The lack of sports due to the COVID-19 pandemic is something that fans hope will resolve itself in the coming months. Things like the NBA, NHL, and various soccer leagues around the world are all on hiatus, while Major League Baseball had to push back Opening Day. Still, the hope is that measures that people are taking will lead to coronavirus peaking in the next few months, which leads to sports returning sometime soon after.
There is another side to this coin, something that sounds plausible but no one wants to happen: With how sports make the humans who play them stand within close proximity to one another — not to mention how they’re played in front of crowds that pack in tens of thousands of people — there is a risk to holding games regardless of whether fans are in attendance with how easily this can spread. Kirk Herbstreit of ESPN is aware of this, and as he explained, it’s why he’s skeptical that there will be games played once the NFL and college football seasons roll around later this year.
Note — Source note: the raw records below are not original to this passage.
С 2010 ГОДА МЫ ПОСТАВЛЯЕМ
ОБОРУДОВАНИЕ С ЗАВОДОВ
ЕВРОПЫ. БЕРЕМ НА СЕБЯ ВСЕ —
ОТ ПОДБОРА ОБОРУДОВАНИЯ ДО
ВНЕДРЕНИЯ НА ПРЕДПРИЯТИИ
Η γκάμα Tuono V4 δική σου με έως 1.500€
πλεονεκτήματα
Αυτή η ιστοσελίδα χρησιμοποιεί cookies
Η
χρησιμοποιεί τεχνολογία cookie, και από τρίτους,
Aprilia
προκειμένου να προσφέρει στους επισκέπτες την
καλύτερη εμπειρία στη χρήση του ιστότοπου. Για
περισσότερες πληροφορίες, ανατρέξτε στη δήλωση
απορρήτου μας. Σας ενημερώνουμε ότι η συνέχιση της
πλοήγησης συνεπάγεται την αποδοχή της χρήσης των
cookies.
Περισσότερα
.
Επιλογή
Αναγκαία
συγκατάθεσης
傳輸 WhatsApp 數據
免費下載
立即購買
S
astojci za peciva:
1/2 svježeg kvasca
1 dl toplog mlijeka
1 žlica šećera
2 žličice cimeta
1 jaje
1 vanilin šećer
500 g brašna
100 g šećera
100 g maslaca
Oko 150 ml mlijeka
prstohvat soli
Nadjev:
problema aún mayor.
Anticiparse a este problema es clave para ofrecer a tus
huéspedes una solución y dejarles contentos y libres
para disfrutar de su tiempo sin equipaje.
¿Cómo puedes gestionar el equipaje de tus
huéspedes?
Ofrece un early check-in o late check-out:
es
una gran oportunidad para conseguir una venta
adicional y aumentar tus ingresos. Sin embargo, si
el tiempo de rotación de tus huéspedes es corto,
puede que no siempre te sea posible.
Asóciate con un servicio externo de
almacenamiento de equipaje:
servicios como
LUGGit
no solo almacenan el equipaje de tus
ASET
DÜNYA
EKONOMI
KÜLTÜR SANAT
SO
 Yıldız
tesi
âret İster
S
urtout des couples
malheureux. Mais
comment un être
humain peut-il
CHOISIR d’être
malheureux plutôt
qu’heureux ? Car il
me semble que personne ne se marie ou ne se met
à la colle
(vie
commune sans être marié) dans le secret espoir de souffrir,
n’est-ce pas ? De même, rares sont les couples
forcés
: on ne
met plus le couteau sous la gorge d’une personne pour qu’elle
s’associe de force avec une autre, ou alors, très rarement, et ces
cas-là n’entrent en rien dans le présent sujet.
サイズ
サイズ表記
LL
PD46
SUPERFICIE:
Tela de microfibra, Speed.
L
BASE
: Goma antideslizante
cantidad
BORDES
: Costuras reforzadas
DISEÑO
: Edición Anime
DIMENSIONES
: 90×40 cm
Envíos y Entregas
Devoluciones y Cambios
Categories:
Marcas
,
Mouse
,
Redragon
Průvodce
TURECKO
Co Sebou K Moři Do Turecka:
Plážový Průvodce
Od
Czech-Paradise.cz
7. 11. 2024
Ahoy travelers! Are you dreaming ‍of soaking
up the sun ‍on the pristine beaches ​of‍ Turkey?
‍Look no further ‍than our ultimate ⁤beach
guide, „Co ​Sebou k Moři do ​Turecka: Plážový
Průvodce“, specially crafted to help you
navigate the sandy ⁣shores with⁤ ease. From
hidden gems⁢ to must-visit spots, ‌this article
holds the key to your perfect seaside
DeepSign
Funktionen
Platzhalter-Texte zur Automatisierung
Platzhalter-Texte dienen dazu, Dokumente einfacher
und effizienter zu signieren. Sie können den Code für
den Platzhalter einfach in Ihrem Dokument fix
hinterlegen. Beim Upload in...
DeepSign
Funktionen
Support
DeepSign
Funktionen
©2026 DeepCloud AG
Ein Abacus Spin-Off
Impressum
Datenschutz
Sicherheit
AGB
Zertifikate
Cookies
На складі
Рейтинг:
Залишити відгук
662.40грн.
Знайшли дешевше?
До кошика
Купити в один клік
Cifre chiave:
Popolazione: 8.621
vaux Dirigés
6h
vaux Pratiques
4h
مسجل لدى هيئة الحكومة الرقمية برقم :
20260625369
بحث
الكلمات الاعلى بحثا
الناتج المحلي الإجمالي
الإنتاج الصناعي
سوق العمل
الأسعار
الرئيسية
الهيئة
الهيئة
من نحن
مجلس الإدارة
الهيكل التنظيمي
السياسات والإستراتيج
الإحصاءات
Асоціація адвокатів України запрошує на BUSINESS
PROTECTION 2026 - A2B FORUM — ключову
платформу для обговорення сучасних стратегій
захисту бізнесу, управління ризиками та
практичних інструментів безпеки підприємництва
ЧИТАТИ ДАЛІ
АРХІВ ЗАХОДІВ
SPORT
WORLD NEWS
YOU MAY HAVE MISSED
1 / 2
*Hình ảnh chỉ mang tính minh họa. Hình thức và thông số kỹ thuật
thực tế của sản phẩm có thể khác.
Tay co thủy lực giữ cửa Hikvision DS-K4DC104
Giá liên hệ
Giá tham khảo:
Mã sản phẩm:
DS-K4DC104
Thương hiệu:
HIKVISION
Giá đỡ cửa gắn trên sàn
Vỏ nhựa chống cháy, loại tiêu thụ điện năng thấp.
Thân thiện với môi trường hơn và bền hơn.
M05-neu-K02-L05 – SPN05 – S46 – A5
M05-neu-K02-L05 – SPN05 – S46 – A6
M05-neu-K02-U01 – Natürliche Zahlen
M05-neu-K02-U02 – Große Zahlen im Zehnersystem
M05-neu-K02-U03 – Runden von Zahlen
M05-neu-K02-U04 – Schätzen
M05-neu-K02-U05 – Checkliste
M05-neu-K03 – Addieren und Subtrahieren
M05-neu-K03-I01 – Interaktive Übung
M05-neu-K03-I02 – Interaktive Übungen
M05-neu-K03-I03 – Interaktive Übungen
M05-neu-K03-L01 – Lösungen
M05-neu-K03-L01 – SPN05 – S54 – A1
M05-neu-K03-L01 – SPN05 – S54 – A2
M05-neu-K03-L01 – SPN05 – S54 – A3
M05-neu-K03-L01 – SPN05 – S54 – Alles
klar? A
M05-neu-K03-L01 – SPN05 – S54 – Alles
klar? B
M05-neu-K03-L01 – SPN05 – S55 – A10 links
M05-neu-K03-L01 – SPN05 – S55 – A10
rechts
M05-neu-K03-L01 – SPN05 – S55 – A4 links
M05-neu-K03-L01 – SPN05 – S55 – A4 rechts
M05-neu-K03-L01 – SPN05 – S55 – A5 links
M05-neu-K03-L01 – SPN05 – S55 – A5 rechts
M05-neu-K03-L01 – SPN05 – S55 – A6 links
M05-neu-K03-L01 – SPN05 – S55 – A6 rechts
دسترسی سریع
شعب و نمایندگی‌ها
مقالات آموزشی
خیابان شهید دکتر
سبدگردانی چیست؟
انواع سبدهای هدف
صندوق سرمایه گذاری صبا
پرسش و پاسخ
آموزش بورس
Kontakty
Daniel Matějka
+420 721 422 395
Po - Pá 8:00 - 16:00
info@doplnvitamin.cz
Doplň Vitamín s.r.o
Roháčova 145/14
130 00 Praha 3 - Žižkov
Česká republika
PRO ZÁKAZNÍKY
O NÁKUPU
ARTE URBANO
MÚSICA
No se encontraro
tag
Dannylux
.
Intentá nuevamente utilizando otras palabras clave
“I’ll be shocked if we have NFL football this fall, if we have college football. I’ll be so surprised if that happens,” Herbstreit said, per TMZ. “Just because from what I understand, people that I listen to, you’re 12 to 18 months from a [coronavirus] vaccine. I don’t know how you let these guys go into locker rooms and let stadiums be filled up and how you can play ball. I just don’t know how you can do it with the optics of it.”
Now obviously, Herbstreit is not an expert in infectious disease or anything, and there is probably no one on earth who is rooting harder for this prediction to fall flat than Herbstreit himself. Still, the point he raises about how difficult it could be to justify playing football is a fair one, because even if the games are played without fans, one sick player has the potential to lead to a snowball effect that impacts two universities/franchises and the communities where they are located.
There is still a ton of time between now and when seasons are slated to kick off, and the hope is that the things will get to a point where coronavirus is contained a bit more, the U.S. is better-suited to fight it, and scientists are able to identify treatments to bridge the gap between where we are now and the point at which a vaccine is discovered. If that doesn’t happen, though, it’s not hard to imagine a world without football once this fall rolls around.